### DESCRIPTION OF THE TASK
Restate all the entries exactly as they appear, apart from the pictures.

### PROVIDED DATA

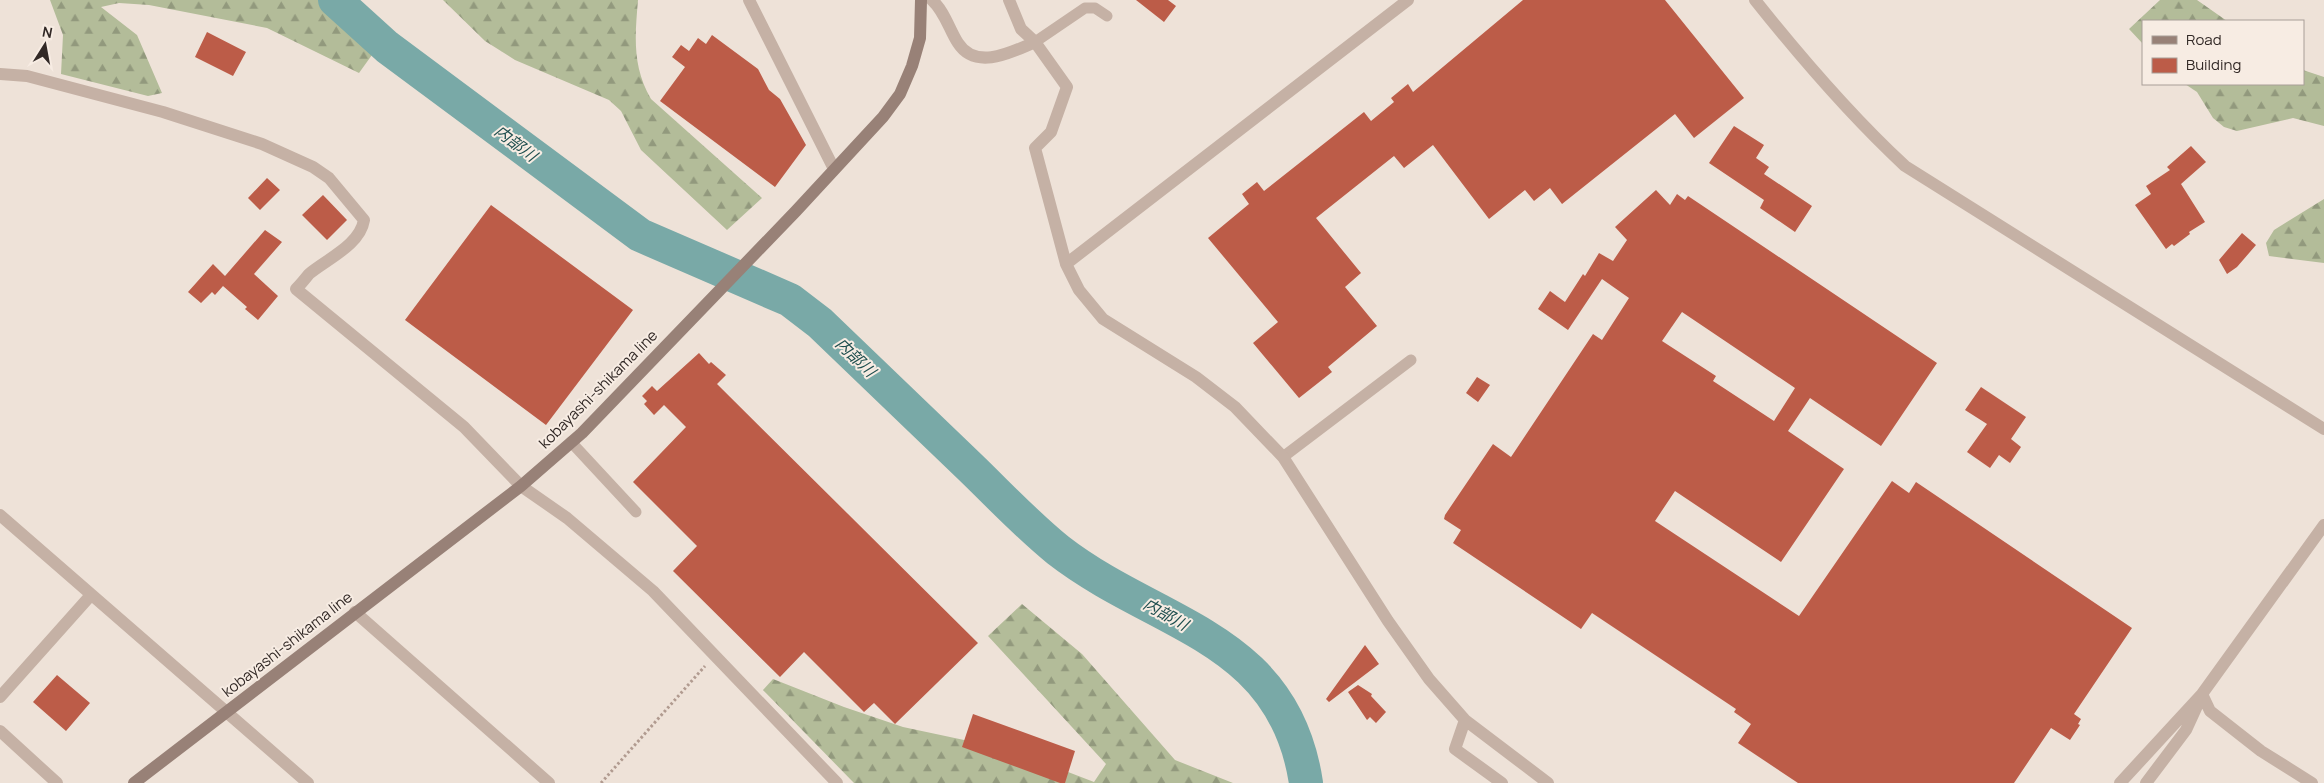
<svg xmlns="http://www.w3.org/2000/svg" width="2324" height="783" viewBox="0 0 2324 783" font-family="Manrope,'Noto Sans JP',sans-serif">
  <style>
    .forest { fill: url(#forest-firs) }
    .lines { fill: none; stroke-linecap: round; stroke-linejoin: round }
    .river { stroke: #79a9a7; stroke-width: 34 }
    .building { fill: #bc5c48; fill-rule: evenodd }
    .path { stroke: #b19b90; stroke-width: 3; stroke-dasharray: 2.5 2.5; stroke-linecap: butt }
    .service { stroke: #c5b1a5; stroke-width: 11 }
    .minor { stroke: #c5b1a5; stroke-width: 12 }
    .tertiary { stroke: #c5b1a5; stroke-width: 12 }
    .secondary { stroke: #988177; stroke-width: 12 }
    .labels { text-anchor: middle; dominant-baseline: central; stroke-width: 4; stroke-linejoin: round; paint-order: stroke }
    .street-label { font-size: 15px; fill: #322926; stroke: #f7ece3 }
    .water-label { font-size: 16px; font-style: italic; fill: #1f4f4f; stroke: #f7ece3 }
  </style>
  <defs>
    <pattern id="forest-firs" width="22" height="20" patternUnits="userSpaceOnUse" patternTransform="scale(1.25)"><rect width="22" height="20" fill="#b3bc99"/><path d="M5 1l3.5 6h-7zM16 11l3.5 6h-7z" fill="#92997d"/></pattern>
  </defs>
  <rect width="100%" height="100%" fill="#eee2d8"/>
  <!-- forest -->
  <path class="forest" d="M50 0H334L382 41 359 73 267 28 149 5 119 3 101 7 137 35 162 93 148 96 61 74 63 35Z
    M443 0H638C635 36 632 66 651 99L762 198 727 230 641 150 621 111 609 100 515 60 485 41Z
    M2160 0H2197L2227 21H2143V44L2129 29Z
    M2303 70 2324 77V126L2293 118 2237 131 2224 127 2213 118 2197 92 2185 84H2303Z
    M2324 199V263L2269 256 2266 243 2274 230Z
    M1022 604 1082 654 1175 760 1233 783H854L763 690 773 679 844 707 903 727 1011 750 1094 782 1106 764 988 636Z"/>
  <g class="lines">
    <!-- river -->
    <path class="river" d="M335 0 387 47 640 235 790 300 820 323C870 371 920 419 970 467 999 495 1027 525 1058 550 1157 627 1284 635 1306 783"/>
  </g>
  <!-- building -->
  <path class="building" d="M1136 0H1168L1176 6 1164 22Z
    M1523 0H1665L1744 98 1694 138 1675 114 1562 204 1550 188 1534 201 1525 190 1489 219 1433 145 1404 168 1394 156 1316 218 1361 273 1345 287 1377 326 1328 367 1332 372 1299 398 1253 343 1278 322 1208 238 1249 204 1242 194 1257 182 1264 191 1364 112 1371 121 1394 102 1391 98 1408 84 1413 92Z
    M207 32 246 52 233 76 195 57Z
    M712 35 758 69 769 90 780 99 806 145 775 187 660 101 685 67 672 57 681 45 689 51 698 38 706 44Z
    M1734 126 1764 145 1756 158 1769 167 1764 174 1812 206 1795 232 1760 208 1764 200 1709 163Z
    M2191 146 2206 162 2181 184 2205 222 2189 232 2190 234 2174 246 2172 244 2166 249 2135 205 2151 194 2146 186 2170 170 2167 167Z
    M267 178 280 190 260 210 248 198Z
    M1656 190 1670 205 1677 194 1685 200 1688 196 1937 363 1881 446 1810 398 1788 431 1844 469 1781 562 1675 491 1655 521 1799 616 1892 481 1909 493 1916 482 2132 628 2074 714 2081 719 2078 724 2080 725 2070 740 2051 728 2014 783H1798L1738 743 1751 724 1734 712 1736 709 1592 613 1581 629 1453 543 1461 530 1444 519 1445 515 1493 444 1511 457 1593 334 1602 340 1629 298 1602 279 1568 330 1538 309 1550 291 1565 302 1583 274 1585 276 1599 253 1613 261 1627 240 1615 227ZM1682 312 1795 388 1774 421 1713 381 1716 376 1662 341Z
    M323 195 347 220 327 240 302 215Z
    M491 205 633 310 546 425 405 320Z
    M265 230 282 242 254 274 278 296 258 320 245 309 247 307 223 286 215 295 212 292 201 303 188 292 213 264 225 276Z
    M2242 233 2256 245 2237 267 2227 274 2219 260Z
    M699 353 709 364 711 362 726 375 717 384 978 643 895 724 874 703 864 712 804 652 780 677 673 571 697 546 633 482 686 427 664 405 654 415 644 404 647 401 642 396 652 386 657 391Z
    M1477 377 1490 385 1478 402 1466 393Z
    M1981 387 2026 417 2011 439 2021 447 2010 463 1999 455 1990 468 1967 452 1987 424 1965 410Z
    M1365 645 1379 664 1329 702 1326 699Z
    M57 675 90 703 66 731 33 702Z
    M1358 685 1372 694 1371 696 1386 712 1376 723 1370 717 1367 720 1348 692Z
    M973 714 1075 751 1065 783H1060L962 747Z"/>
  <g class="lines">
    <!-- path -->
    <path class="path" d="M601 783 705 666"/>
    <!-- service -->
    <path class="service" d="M1035 42 1085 8H1095L1107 16
      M571 442 636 512
      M1283 457 1411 360"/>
    <!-- minor -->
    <path class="minor" d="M749 0 834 169
      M932 0C945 12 949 29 958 43 976 71 1012 52 1035 42L1021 29 1009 0
      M1408 0 1066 264 1079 290 1103 319 1196 377 1235 407 1283 457 1388 621 1429 679 1465 720 1548 783
      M1035 42 1067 87 1051 132 1035 148 1066 264
      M0 74 27 76 163 112 262 144 313 167 329 178 364 220C360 245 327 259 309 274 305 279 301 284 296 289L464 427 521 486 567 518 653 591 837 783
      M0 515 308 783
      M355 612 549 783
      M2202 694 2210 711 2261 751 2312 783
      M0 697 91 595
      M1465 720 1455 749 1502 783
      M0 731 57 783
      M2120 783 2202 694 2324 525
      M2146 783 2186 730 2197 706"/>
    <!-- tertiary -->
    <path class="tertiary" d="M1755 0C1802 59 1850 115 1905 166L2324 429"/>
    <!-- secondary -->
    <path class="secondary" d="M134 783 521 486 582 433 796 211 883 117 900 94 912 66 920 38 921 0"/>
  </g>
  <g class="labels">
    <!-- street labels -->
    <g class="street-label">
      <text transform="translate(598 389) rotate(-45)">kobayashi-shikama line</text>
      <text transform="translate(287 644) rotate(-38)">kobayashi-shikama line</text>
    </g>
    <!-- water labels -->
    <g class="water-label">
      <text transform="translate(516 143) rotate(37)">内部川</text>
      <text transform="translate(856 357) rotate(44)">内部川</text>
      <text transform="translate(1166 614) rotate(29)">内部川</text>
    </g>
  </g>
  <!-- legend -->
  <rect x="2142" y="20" width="162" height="65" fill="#f7ece3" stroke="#a89e97"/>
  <rect x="2152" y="36" width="25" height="8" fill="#988177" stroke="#a89e97"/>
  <text x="2186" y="45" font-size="15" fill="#322926">Road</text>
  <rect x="2152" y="58" width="25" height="15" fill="#bc5c48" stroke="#a89e97"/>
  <text x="2186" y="70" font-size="15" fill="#322926">Building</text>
  <!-- north arrow -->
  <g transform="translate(45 45) rotate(11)" stroke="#f7ece3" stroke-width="4" paint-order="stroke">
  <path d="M0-4L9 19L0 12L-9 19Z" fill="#322926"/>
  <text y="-8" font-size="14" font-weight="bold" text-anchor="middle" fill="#322926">N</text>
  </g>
</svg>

### ANSWER TO THE EXERCISE
<svg xmlns="http://www.w3.org/2000/svg" width="2324" height="783" viewBox="0 0 2324 783" font-family="Manrope,'Noto Sans JP',sans-serif">
  <style>
    .forest { fill: url(#forest-firs) }
    .lines { fill: none; stroke-linecap: round; stroke-linejoin: round }
    .river { stroke: #79a9a7; stroke-width: 34 }
    .building { fill: #bc5c48; fill-rule: evenodd }
    .path { stroke: #b19b90; stroke-width: 3; stroke-dasharray: 2.5 2.5; stroke-linecap: butt }
    .service { stroke: #c5b1a5; stroke-width: 11 }
    .minor { stroke: #c5b1a5; stroke-width: 12 }
    .tertiary { stroke: #c5b1a5; stroke-width: 12 }
    .secondary { stroke: #988177; stroke-width: 12 }
    .labels { text-anchor: middle; dominant-baseline: central; stroke-width: 4; stroke-linejoin: round; paint-order: stroke }
    .street-label { font-size: 15px; fill: #322926; stroke: #f7ece3 }
    .water-label { font-size: 16px; font-style: italic; fill: #1f4f4f; stroke: #f7ece3 }
  </style>
  <defs>
    <pattern id="forest-firs" width="22" height="20" patternUnits="userSpaceOnUse" patternTransform="scale(1.25)"><rect width="22" height="20" fill="#b3bc99"/><path d="M5 1l3.5 6h-7zM16 11l3.5 6h-7z" fill="#92997d"/></pattern>
  </defs>
  <rect width="100%" height="100%" fill="#eee2d8"/>
  <!-- forest -->
  <path class="forest" d="M50 0H334L382 41 359 73 267 28 149 5 119 3 101 7 137 35 162 93 148 96 61 74 63 35Z
    M443 0H638C635 36 632 66 651 99L762 198 727 230 641 150 621 111 609 100 515 60 485 41Z
    M2160 0H2197L2227 21H2143V44L2129 29Z
    M2303 70 2324 77V126L2293 118 2237 131 2224 127 2213 118 2197 92 2185 84H2303Z
    M2324 199V263L2269 256 2266 243 2274 230Z
    M1022 604 1082 654 1175 760 1233 783H854L763 690 773 679 844 707 903 727 1011 750 1094 782 1106 764 988 636Z"/>
  <g class="lines">
    <!-- river -->
    <path class="river" d="M335 0 387 47 640 235 790 300 820 323C870 371 920 419 970 467 999 495 1027 525 1058 550 1157 627 1284 635 1306 783"/>
  </g>
  <!-- building -->
  <path class="building" d="M1136 0H1168L1176 6 1164 22Z
    M1523 0H1665L1744 98 1694 138 1675 114 1562 204 1550 188 1534 201 1525 190 1489 219 1433 145 1404 168 1394 156 1316 218 1361 273 1345 287 1377 326 1328 367 1332 372 1299 398 1253 343 1278 322 1208 238 1249 204 1242 194 1257 182 1264 191 1364 112 1371 121 1394 102 1391 98 1408 84 1413 92Z
    M207 32 246 52 233 76 195 57Z
    M712 35 758 69 769 90 780 99 806 145 775 187 660 101 685 67 672 57 681 45 689 51 698 38 706 44Z
    M1734 126 1764 145 1756 158 1769 167 1764 174 1812 206 1795 232 1760 208 1764 200 1709 163Z
    M2191 146 2206 162 2181 184 2205 222 2189 232 2190 234 2174 246 2172 244 2166 249 2135 205 2151 194 2146 186 2170 170 2167 167Z
    M267 178 280 190 260 210 248 198Z
    M1656 190 1670 205 1677 194 1685 200 1688 196 1937 363 1881 446 1810 398 1788 431 1844 469 1781 562 1675 491 1655 521 1799 616 1892 481 1909 493 1916 482 2132 628 2074 714 2081 719 2078 724 2080 725 2070 740 2051 728 2014 783H1798L1738 743 1751 724 1734 712 1736 709 1592 613 1581 629 1453 543 1461 530 1444 519 1445 515 1493 444 1511 457 1593 334 1602 340 1629 298 1602 279 1568 330 1538 309 1550 291 1565 302 1583 274 1585 276 1599 253 1613 261 1627 240 1615 227ZM1682 312 1795 388 1774 421 1713 381 1716 376 1662 341Z
    M323 195 347 220 327 240 302 215Z
    M491 205 633 310 546 425 405 320Z
    M265 230 282 242 254 274 278 296 258 320 245 309 247 307 223 286 215 295 212 292 201 303 188 292 213 264 225 276Z
    M2242 233 2256 245 2237 267 2227 274 2219 260Z
    M699 353 709 364 711 362 726 375 717 384 978 643 895 724 874 703 864 712 804 652 780 677 673 571 697 546 633 482 686 427 664 405 654 415 644 404 647 401 642 396 652 386 657 391Z
    M1477 377 1490 385 1478 402 1466 393Z
    M1981 387 2026 417 2011 439 2021 447 2010 463 1999 455 1990 468 1967 452 1987 424 1965 410Z
    M1365 645 1379 664 1329 702 1326 699Z
    M57 675 90 703 66 731 33 702Z
    M1358 685 1372 694 1371 696 1386 712 1376 723 1370 717 1367 720 1348 692Z
    M973 714 1075 751 1065 783H1060L962 747Z"/>
  <g class="lines">
    <!-- path -->
    <path class="path" d="M601 783 705 666"/>
    <!-- service -->
    <path class="service" d="M1035 42 1085 8H1095L1107 16
      M571 442 636 512
      M1283 457 1411 360"/>
    <!-- minor -->
    <path class="minor" d="M749 0 834 169
      M932 0C945 12 949 29 958 43 976 71 1012 52 1035 42L1021 29 1009 0
      M1408 0 1066 264 1079 290 1103 319 1196 377 1235 407 1283 457 1388 621 1429 679 1465 720 1548 783
      M1035 42 1067 87 1051 132 1035 148 1066 264
      M0 74 27 76 163 112 262 144 313 167 329 178 364 220C360 245 327 259 309 274 305 279 301 284 296 289L464 427 521 486 567 518 653 591 837 783
      M0 515 308 783
      M355 612 549 783
      M2202 694 2210 711 2261 751 2312 783
      M0 697 91 595
      M1465 720 1455 749 1502 783
      M0 731 57 783
      M2120 783 2202 694 2324 525
      M2146 783 2186 730 2197 706"/>
    <!-- tertiary -->
    <path class="tertiary" d="M1755 0C1802 59 1850 115 1905 166L2324 429"/>
    <!-- secondary -->
    <path class="secondary" d="M134 783 521 486 582 433 796 211 883 117 900 94 912 66 920 38 921 0"/>
  </g>
  <g class="labels">
    <!-- street labels -->
    <g class="street-label">
      <text transform="translate(598 389) rotate(-45)">kobayashi-shikama line</text>
      <text transform="translate(287 644) rotate(-38)">kobayashi-shikama line</text>
    </g>
    <!-- water labels -->
    <g class="water-label">
      <text transform="translate(516 143) rotate(37)">内部川</text>
      <text transform="translate(856 357) rotate(44)">内部川</text>
      <text transform="translate(1166 614) rotate(29)">内部川</text>
    </g>
  </g>
  <!-- legend -->
  <rect x="2142" y="20" width="162" height="65" fill="#f7ece3" stroke="#a89e97"/>
  <rect x="2152" y="36" width="25" height="8" fill="#988177" stroke="#a89e97"/>
  <text x="2186" y="45" font-size="15" fill="#322926">Road</text>
  <rect x="2152" y="58" width="25" height="15" fill="#bc5c48" stroke="#a89e97"/>
  <text x="2186" y="70" font-size="15" fill="#322926">Building</text>
  <!-- north arrow -->
  <g transform="translate(45 45) rotate(11)" stroke="#f7ece3" stroke-width="4" paint-order="stroke">
  <path d="M0-4L9 19L0 12L-9 19Z" fill="#322926"/>
  <text y="-8" font-size="14" font-weight="bold" text-anchor="middle" fill="#322926">N</text>
  </g>
</svg>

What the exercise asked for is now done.